D’Antuono has made headlines in conservative media in recent months for criticizing how the Justice Department is handling the Donald Trump classified documents case, but he still hasn’t answered for his role in the Whitmer case.

But according to D’Antuono, his assistant social agents in charge and the FBI Headquarters in Washington DC are to blame for any wrongdoing in Michigan.

In an interview transcript with the House Judiciary Committee released on Tuesday, D’Antuono claimed to have little to do with the Whitmer case. His statement was in response to a question about whether he knew that the informants in the Whitmer case “had issues with their past reporting.”

“I have an [assistant special agent in charge], a supervisor, and the case agents dealing with this. There were several ASACs because it crossed a lot of different territories, the Eastern and Western District of Michigan. Two U.S. Attorney’s Offices involved too,” he said of his time in the Detroit field office.
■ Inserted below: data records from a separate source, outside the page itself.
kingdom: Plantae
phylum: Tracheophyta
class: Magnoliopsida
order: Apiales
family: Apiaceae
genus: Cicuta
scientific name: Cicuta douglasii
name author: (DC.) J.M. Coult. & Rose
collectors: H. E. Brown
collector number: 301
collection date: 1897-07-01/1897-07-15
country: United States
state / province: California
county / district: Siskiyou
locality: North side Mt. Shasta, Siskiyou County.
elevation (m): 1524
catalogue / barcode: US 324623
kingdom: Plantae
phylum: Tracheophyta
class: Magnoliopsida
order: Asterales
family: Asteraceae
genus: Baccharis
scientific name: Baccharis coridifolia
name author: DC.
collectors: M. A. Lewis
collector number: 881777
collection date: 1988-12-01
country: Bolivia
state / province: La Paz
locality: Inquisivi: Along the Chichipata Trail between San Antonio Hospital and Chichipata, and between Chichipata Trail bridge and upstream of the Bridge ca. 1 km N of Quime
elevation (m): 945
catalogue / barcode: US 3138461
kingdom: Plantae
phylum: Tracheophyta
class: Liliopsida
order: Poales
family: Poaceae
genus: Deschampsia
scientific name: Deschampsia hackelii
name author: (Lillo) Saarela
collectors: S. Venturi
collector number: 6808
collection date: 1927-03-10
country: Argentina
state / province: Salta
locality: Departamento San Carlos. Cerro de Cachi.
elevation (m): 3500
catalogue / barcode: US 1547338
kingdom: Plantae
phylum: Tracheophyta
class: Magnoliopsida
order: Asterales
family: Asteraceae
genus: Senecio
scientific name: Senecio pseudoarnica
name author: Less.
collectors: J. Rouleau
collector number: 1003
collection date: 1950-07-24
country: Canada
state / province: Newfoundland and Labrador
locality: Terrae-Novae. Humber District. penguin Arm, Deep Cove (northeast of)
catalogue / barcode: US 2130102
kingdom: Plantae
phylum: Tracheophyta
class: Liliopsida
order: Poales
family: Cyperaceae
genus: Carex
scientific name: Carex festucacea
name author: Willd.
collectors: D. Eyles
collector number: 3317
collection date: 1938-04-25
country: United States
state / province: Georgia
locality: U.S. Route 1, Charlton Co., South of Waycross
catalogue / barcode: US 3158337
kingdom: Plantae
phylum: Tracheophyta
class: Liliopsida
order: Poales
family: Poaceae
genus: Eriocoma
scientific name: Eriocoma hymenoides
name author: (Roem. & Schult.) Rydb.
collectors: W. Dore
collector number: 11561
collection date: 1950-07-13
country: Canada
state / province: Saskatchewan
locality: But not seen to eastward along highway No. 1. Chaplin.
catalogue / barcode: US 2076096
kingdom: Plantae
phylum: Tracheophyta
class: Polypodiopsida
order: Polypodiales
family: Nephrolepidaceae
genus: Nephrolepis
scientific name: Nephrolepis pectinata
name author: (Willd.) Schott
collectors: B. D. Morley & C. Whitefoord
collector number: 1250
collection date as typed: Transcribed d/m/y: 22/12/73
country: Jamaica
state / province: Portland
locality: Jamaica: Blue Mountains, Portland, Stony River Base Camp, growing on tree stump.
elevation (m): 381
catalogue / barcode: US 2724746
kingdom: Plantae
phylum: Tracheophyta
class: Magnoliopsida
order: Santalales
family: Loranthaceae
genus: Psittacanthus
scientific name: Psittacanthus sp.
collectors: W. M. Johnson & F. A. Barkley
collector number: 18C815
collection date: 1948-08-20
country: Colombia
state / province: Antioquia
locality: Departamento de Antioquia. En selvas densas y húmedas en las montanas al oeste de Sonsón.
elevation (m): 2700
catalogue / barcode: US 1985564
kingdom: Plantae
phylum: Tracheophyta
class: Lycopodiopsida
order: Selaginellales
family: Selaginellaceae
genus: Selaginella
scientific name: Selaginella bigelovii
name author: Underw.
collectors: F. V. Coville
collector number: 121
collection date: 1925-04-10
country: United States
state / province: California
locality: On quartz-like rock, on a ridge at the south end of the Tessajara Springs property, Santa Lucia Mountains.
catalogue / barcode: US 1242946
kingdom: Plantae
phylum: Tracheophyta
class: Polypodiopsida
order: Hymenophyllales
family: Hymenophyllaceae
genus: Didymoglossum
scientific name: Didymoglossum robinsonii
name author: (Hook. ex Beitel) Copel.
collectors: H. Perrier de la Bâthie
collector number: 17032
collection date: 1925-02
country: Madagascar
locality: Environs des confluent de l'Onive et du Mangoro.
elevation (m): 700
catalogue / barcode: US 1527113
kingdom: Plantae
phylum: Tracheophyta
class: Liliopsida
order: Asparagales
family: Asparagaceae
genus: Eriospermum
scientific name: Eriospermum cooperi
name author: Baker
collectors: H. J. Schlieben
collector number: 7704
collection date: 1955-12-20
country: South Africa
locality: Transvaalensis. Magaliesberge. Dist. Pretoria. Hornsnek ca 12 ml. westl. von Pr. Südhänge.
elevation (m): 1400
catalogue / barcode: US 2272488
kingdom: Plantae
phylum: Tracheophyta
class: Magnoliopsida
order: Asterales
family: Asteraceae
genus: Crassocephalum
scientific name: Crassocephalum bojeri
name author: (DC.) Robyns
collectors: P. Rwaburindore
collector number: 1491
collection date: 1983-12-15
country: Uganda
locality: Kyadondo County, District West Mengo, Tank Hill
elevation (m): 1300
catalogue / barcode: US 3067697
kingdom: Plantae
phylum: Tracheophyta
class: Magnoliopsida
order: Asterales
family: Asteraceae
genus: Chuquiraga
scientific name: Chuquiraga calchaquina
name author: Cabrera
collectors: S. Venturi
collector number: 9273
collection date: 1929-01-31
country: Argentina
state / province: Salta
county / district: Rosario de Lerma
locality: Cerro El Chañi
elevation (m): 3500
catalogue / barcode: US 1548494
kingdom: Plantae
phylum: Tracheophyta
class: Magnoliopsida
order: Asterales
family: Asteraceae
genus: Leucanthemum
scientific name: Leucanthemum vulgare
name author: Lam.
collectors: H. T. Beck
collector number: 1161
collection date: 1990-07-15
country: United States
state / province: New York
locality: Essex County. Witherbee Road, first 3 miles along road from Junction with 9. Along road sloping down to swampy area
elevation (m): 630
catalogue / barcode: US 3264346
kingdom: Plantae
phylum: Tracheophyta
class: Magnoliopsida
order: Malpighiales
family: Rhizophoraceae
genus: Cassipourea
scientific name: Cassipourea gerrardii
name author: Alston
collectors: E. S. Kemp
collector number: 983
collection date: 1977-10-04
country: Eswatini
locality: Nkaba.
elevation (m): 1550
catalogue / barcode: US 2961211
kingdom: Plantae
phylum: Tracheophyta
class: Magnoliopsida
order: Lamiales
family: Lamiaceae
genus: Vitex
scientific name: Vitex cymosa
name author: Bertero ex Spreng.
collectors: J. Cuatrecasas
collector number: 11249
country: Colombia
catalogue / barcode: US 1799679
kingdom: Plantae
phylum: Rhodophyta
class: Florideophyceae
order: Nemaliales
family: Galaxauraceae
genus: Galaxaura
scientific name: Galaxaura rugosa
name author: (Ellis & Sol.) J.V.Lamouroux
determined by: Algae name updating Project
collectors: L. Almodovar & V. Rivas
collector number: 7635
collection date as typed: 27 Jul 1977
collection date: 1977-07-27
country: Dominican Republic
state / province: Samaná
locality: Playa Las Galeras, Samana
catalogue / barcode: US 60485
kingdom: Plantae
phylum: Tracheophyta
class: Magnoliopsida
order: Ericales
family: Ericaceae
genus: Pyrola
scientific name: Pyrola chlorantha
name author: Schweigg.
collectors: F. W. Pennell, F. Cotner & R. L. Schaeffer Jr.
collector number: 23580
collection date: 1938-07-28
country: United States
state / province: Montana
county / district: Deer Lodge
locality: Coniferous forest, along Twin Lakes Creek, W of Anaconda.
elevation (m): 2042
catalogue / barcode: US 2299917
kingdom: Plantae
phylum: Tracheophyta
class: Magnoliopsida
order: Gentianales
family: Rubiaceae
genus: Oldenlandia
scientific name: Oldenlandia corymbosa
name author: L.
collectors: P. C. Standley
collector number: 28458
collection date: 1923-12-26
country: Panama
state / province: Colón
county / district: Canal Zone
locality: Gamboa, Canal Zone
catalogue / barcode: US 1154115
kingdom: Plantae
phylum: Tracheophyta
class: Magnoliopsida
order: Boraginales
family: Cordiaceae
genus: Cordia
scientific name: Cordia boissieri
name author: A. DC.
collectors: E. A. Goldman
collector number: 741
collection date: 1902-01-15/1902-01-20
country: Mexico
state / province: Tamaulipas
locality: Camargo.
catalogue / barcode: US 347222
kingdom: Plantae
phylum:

“I was getting briefed on it. I wasn’t involved in the inner workings of what was going on,” he said.

D’Antuono pled ignorance to issues such as informants provoking the defendants to criminality, or the fact that one of the defendants—Adam Fox—was destitute.

“I was aware that he was living at the basement of a vacuum shop, but I was not aware of the no running water and no toilet,” he said. “I don’t believe that ever came up to me.”

The retired FBI official did, however, recall that one of the FBI agents in the case savagely beat his wife.

“So that was just like, oy vey, you know?” he said of the incident. “That’s not good.”

D’Antuono further revealed that the FBI’s headquarters in Washington DC was heavily involved in the case.

“It’s a [domestic terrorism] case, so it comes into the [Domestic Terrorism Operations Section] and program management of headquarters, right? So there would’ve been opinions thrown back and forth, and I believe there was conversations going back and forth between my people and DTOS and our [Chief Division Counsel] and everyone to say, is there enough predication to open the case?” D’Antuono told the committee.

“It’s one of the higher sensitive cases in the Bureau,” he said.

Despite admitting the high sensitivity of the Whitmer case, later in the interview D’Antuono downplayed the significance of the FBI’s 2020 militia investigation, which spanned at least 15 different states.

“So this case would’ve just been one case out of so many others,” the retired FBI agent claimed.

“It wasn’t that, like, ‘Oh, my gosh, this is the most incredible case in the world’-type stuff. No. I had a violent crime issue in Detroit too, right?”

D’Antuono was promoted from Detroit special agent in charge to lead the Washington DC field office days after the Whitmer case defendants were arrested, and months before the Jan. 6, 2021, Capitol Hill protest took place under his watch. He retired in December 2022 after Republicans took the House and signaled that they’d be investigating the FBI.

According to Tuesday’s interview transcript, a committee staffer asked D’Antuono who in the FBI can provide more information about the Whitmer case, and he recommended three of his then-assistant special agents in charge from Detroit. Two of them are still with the bureau, he said.

But when asked for their names, D’Antuono waffled.

“I don’t want to throw them under the bus,” he said. The interview transcript doesn’t make it clear whether he provided the names to the committee.